Bodhankar of AM/NS says, “We identify and train people with the necessary competencies so they may migrate to sustainability roles.”  Some companies have opened academies, like the ONGC Academy and the Schneider Sustainability School; others have partnered with institutes like MG Motors, which works with 22 engineering colleges and ITIs to upskill students in EVs.

“At Tech Mahindra, we’ve developed internal green IT certification tools to enhance employees' understanding, supported by comprehensive training programmes conducted regularly to explain ESG concepts in-depth,” says Chandna. “Our sustainability team collaborates with the training department to ensure that new employees, right from induction, are sensitised to ESG principles and the company’s sustainability initiatives.”

Similarly, entities like EY, CII and CSE run sustainability certification programmes to contribute their mite to the massive talent pool required, as do edtech platforms like Coursera, edX, Udacity, LinkedIn Learning and upGrad. Sarkar says, “Edtech platforms and collaborations with corporates are enabling quicker curriculum updates and faculty training.” She adds, “Since all senior-level sustainability jobs are multidimensional in nature, people with core branch training with added certifications on climate change and sustainability studies command the best salary packages in the market.”

While these initiatives are commendable, they cannot be a substitute for an education system geared to turning out highly skilled people at scale—this is because the need is colossal and getting increasingly complex. “What’s needed now is a systemic push to bring sustainability into the mainstream. Regulators like UGC and AICTE need to mandate these courses,” says Yadav. “Proper training, targeted courses and active industry engagement are required to build a solid foundation in sustainability and truly integrate it with the SDGs,” says Chandna of Tech Mahindra.

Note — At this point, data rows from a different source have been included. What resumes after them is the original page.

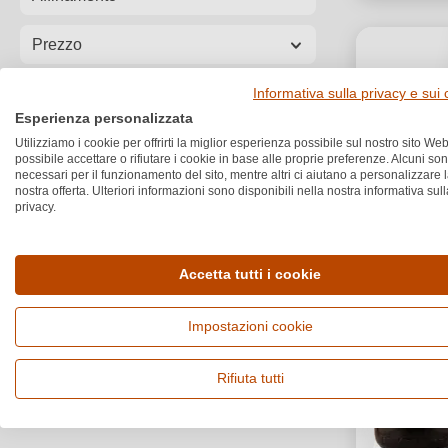
Prezzo
Vegano
Informativa sulla privacy e sui
Esperienza personalizzata
Bio
Utilizziamo i cookie per offrirti la miglior esperienza possibile sul nostro sito Web
possibile accettare o rifiutare i cookie in base alle proprie preferenze. Alcuni so
necessari per il funzionamento del sito, mentre altri ci aiutano a personalizzare 
nostra offerta. Ulteriori informazioni sono disponibili nella nostra informativa sull
Box
privacy.
Accetta tutti i cookie
Impostazioni cookie
Rifiuta tutti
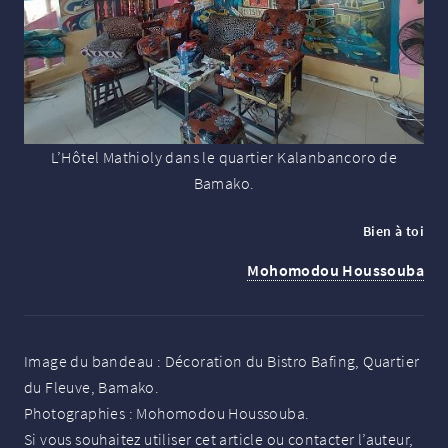
L’Hôtel Mathioly dans le quartier Kalanbancoro de
Bamako.
Bien à toi
Mohomodou Houssouba
Image du bandeau : Décoration du Bistro Bafing, Quartier
du Fleuve, Bamako.
Photographies : Mohomodou Houssouba.
Si vous souhaitez utiliser cet article ou contacter l’auteur,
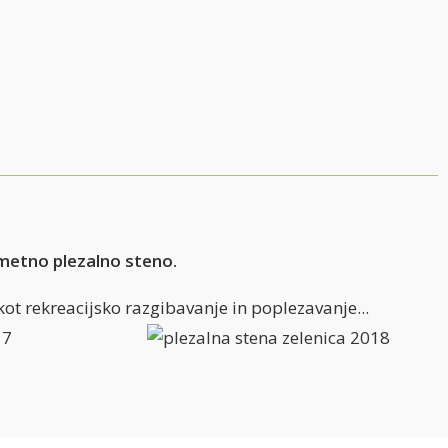
metno plezalno steno.
kot rekreacijsko razgibavanje in poplezavanje...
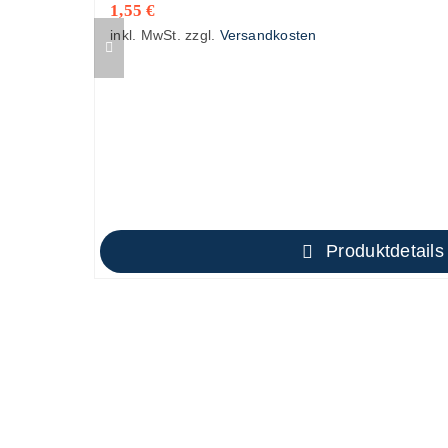
1,55
€
inkl. MwSt.
zzgl.
Versandkosten
Produktdetails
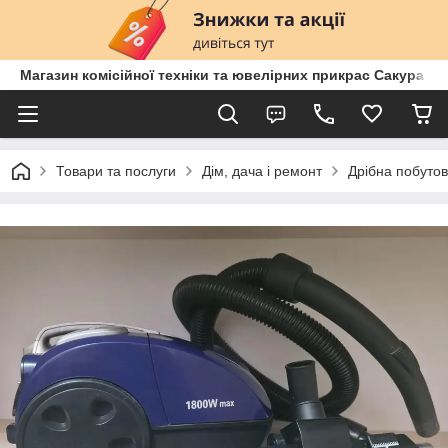
Магазин комісійної техніки та ювелірних прикрас Сакура
Товари та послуги
Дім, дача і ремонт
Дрібна побутов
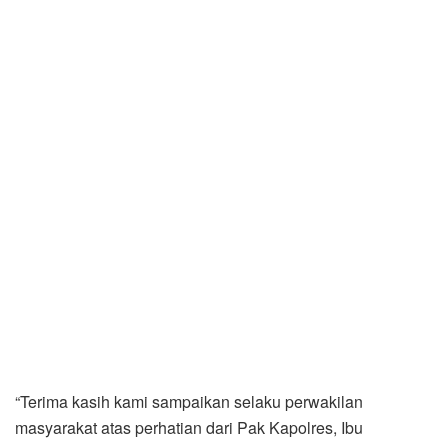
“Terima kasih kami sampaikan selaku perwakilan
masyarakat atas perhatian dari Pak Kapolres, Ibu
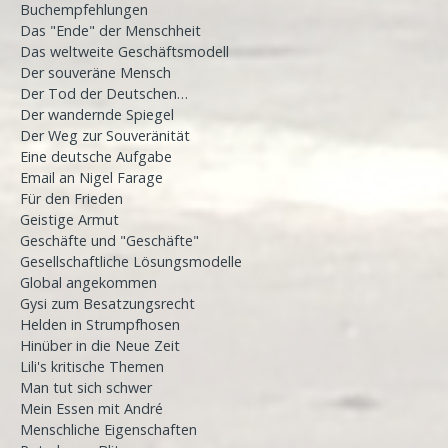
Buchempfehlungen
Das "Ende" der Menschheit
Das weltweite Geschäftsmodell
Der souveräne Mensch
Der Tod der Deutschen…
Der wandernde Spiegel
Der Weg zur Souveränität
Eine deutsche Aufgabe
Email an Nigel Farage
Für den Frieden
Geistige Armut
Geschäfte und "Geschäfte"
Gesellschaftliche Lösungsmodelle
Global angekommen
Gysi zum Besatzungsrecht
Helden in Strumpfhosen
Hinüber in die Neue Zeit
Lili's kritische Themen
Man tut sich schwer
Mein Essen mit André
Menschliche Eigenschaften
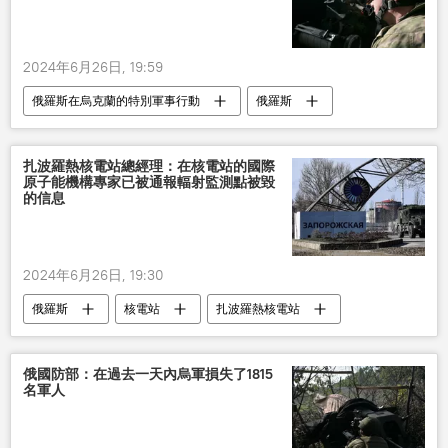
2024年6月26日, 19:59
俄羅斯在烏克蘭的特別軍事行動
俄羅斯
俄國防部
扎波羅熱核電站總經理：在核電站的國際
原子能機構專家已被通報輻射監測點被毀
的信息
2024年6月26日, 19:30
俄羅斯
核電站
扎波羅熱核電站
俄國防部：在過去一天內烏軍損失了1815
名軍人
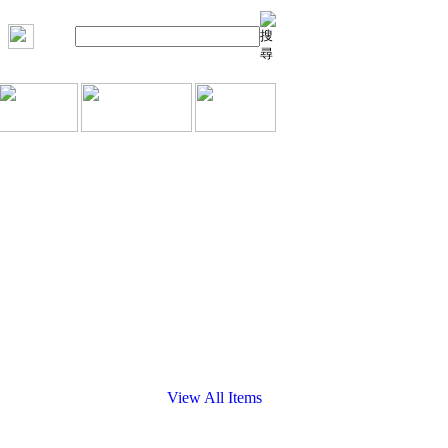
View All Items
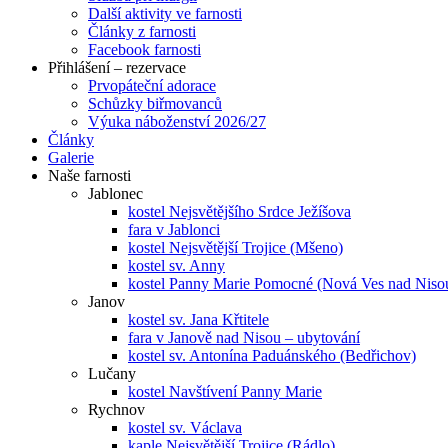
Další aktivity ve farnosti
Články z farnosti
Facebook farnosti
Přihlášení – rezervace
Prvopáteční adorace
Schůzky biřmovanců
Výuka náboženství 2026/27
Články
Galerie
Naše farnosti
Jablonec
kostel Nejsvětějšího Srdce Ježíšova
fara v Jablonci
kostel Nejsvětější Trojice (Mšeno)
kostel sv. Anny
kostel Panny Marie Pomocné (Nová Ves nad Niso
Janov
kostel sv. Jana Křtitele
fara v Janově nad Nisou – ubytování
kostel sv. Antonína Paduánského (Bedřichov)
Lučany
kostel Navštívení Panny Marie
Rychnov
kostel sv. Václava
kaple Nejsvětější Trojice (Rádlo)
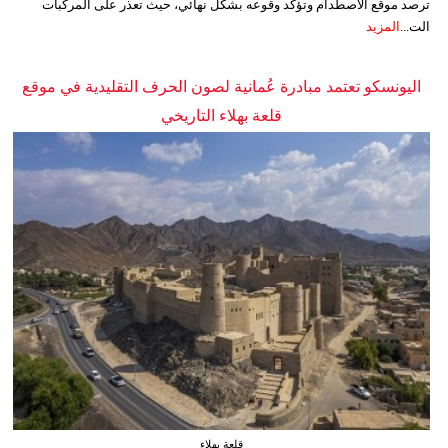
ترصد موقع الاصطدام وتؤكد وقوعه بشكل نهائي، حيث تعذر على المركبات
الت...
المزيد
اليونسكو تعتمد مبادرة عُمانية لصون الحرف التقليدية في موقع
قلعة بهلاء التاريخي
قلعة بهلاء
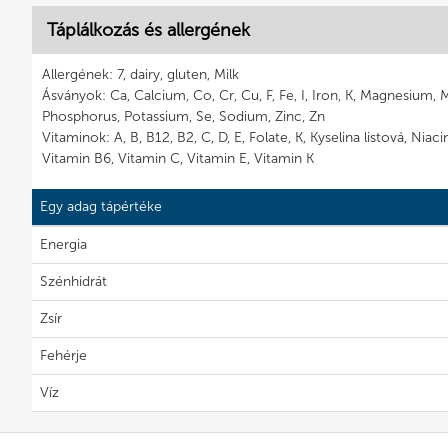
Táplálkozás és allergének
Allergének: 7, dairy, gluten, Milk
Ásványok: Ca, Calcium, Co, Cr, Cu, F, Fe, I, Iron, K, Magnesium,
Phosphorus, Potassium, Se, Sodium, Zinc, Zn
Vitaminok: A, B, B12, B2, C, D, E, Folate, K, Kyselina listová, Niaci
Vitamin B6, Vitamin C, Vitamin E, Vitamin K
Egy adag tápértéke
Energia
Szénhidrát
Zsír
Fehérje
Víz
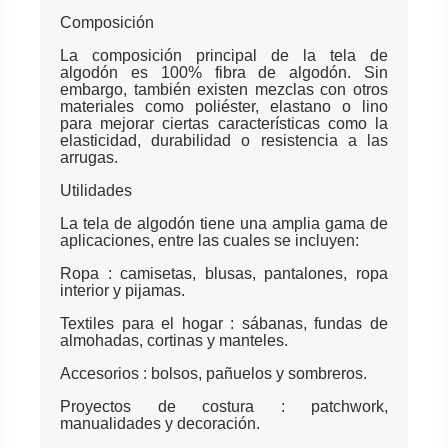
Composición
La composición principal de la tela de
algodón es 100% fibra de algodón. Sin
embargo, también existen mezclas con otros
materiales como poliéster, elastano o lino
para mejorar ciertas características como la
elasticidad, durabilidad o resistencia a las
arrugas.
Utilidades
La tela de algodón tiene una amplia gama de
aplicaciones, entre las cuales se incluyen:
Ropa : camisetas, blusas, pantalones, ropa
interior y pijamas.
Textiles para el hogar : sábanas, fundas de
almohadas, cortinas y manteles.
Accesorios : bolsos, pañuelos y sombreros.
Proyectos de costura : patchwork,
manualidades y decoración.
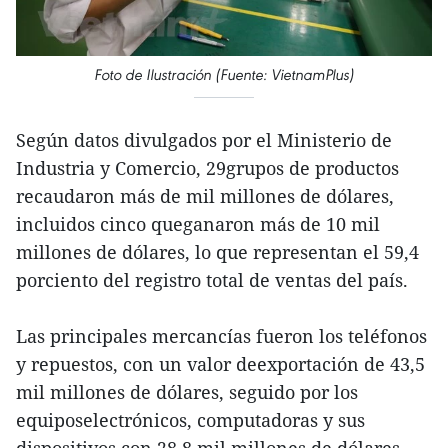
Foto de Ilustración (Fuente: VietnamPlus)
Según datos divulgados por el Ministerio de
Industria y Comercio, 29grupos de productos
recaudaron más de mil millones de dólares,
incluidos cinco queganaron más de 10 mil
millones de dólares, lo que representan el 59,4
porciento del registro total de ventas del país.
Las principales mercancías fueron los teléfonos
y repuestos, con un valor deexportación de 43,5
mil millones de dólares, seguido por los
equiposelectrónicos, computadoras y sus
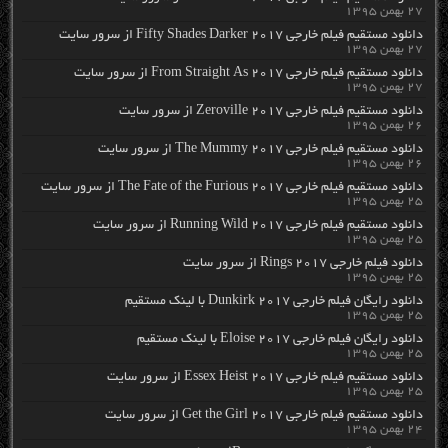
۲۷ بهمن ۱۳۹۵
دانلود مستقیم فیلم خارجی Fifty Shades Darker 2017 از سرور سایت
۲۷ بهمن ۱۳۹۵
دانلود مستقیم فیلم خارجی From Straight As 2017 از سرور سایت
۲۷ بهمن ۱۳۹۵
دانلود مستقیم فیلم خارجی Zeroville 2017 از سرور سایت
۲۶ بهمن ۱۳۹۵
دانلود مستقیم فیلم خارجی The Mummy 2017 از سرور سایت
۲۶ بهمن ۱۳۹۵
دانلود مستقیم فیلم خارجی The Fate of the Furious 2017 از سرور سایت
۲۵ بهمن ۱۳۹۵
دانلود مستقیم فیلم خارجی Running Wild 2017 از سرور سایت
۲۵ بهمن ۱۳۹۵
دانلود فیلم خارجی Rings 2017 از سرور سایت
۲۵ بهمن ۱۳۹۵
دانلود رایگان فیلم خارجی Dunkirk 2017 با لینک مستقیم
۲۵ بهمن ۱۳۹۵
دانلود رایگان فیلم خارجی Eloise 2017 با لینک مستقیم
۲۵ بهمن ۱۳۹۵
دانلود مستقیم فیلم خارجی Essex Heist 2017 از سرور سایت
۲۵ بهمن ۱۳۹۵
دانلود مستقیم فیلم خارجی Get the Girl 2017 از سرور سایت
۲۴ بهمن ۱۳۹۵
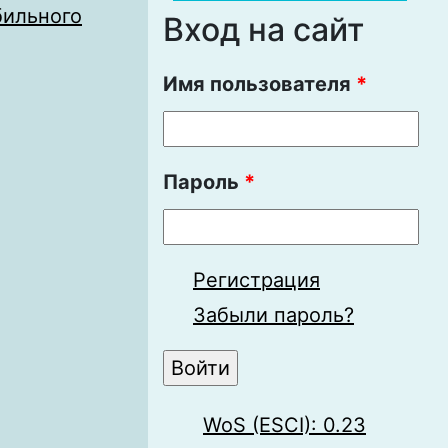
бильного
Вход на сайт
Имя пользователя
*
Пароль
*
Регистрация
Забыли пароль?
WoS (ESCI): 0.23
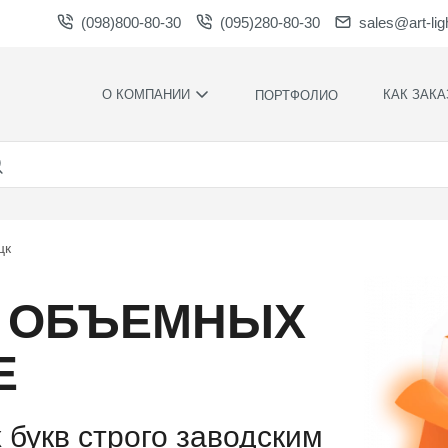
(098)800-80-30
(095)280-80-30
sales@art-lig
О КОМПАНИИ
КАК ЗАКА
ПОРТФОЛИО
ПРОИЗВОДСТВО
НАШИ
ПРЕИМУЩЕСТ
ВАКАНСИИ
ГАРАНТИИ
НОВОСТИ
ПРАВИЛА И
НАГРАДЫ И
УСЛОВИЯ
цк
БЛАГОДАРНОСТИ
КОНТРОЛЬ
СОТРУДНИЧЕСТВО
КАЧЕСТВА
З ОБЪЕМНЫХ
ЗАГРУЗКИ
РАСЧЕТНОЕ
ВРЕМЯ
ПРОИЗВОДСТ
Е
ХУДОЖЕСТВЕ
ОФОРМЛЕНИ
 букв строго заводским
МОНТАЖ СВО
СИЛАМИ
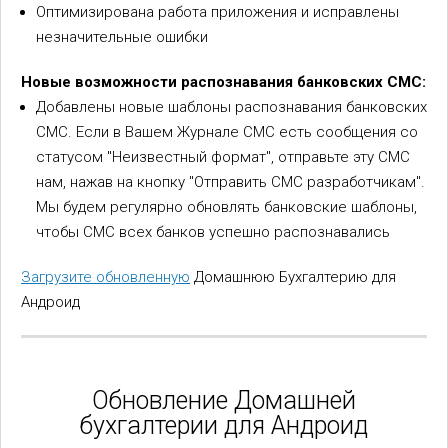
Оптимизирована работа приложения и исправлены
незначительные ошибки
Новые возможности распознавания банковских СМС:
Добавлены новые шаблоны распознавания банковских
СМС. Если в Вашем Журнале СМС есть сообщения со
статусом "Неизвестный формат", отправьте эту СМС
нам, нажав на кнопку "Отправить СМС разработчикам".
Мы будем регулярно обновлять банковские шаблоны,
чтобы СМС всех банков успешно распознавались
Загрузите обновленную
Домашнюю Бухгалтерию для
Андроид
Обновление Домашней
бухгалтерии для Андроид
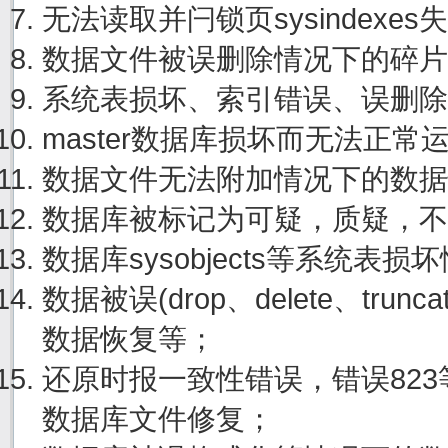
无法读取并闩锁页sysindexe
数据文件被误删除情况下的碎片
系统表损坏、索引错误、误删除
master数据库损坏而无法正
数据文件无法附加情况下的数据
数据库被标记为可疑，质疑，不
数据库sysobjects等系统表
数据被误(drop、delete、tru
数据恢复等；
还原时报一致性错误，错误82
数据库文件修复；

India’s green transition hinges on policy and investment but probably most critically on people. The lack of the right talent is proving to be a significant hurdle on the road to net zero. A widening green skills gap threatens to derail both climate goals and economic gains as industries race to decarbonise. Without urgent investment in workforce development, India risks missing its net-zero targets. The momentum is here, but without the skilled professionals to drive it, the opportunity could slip away.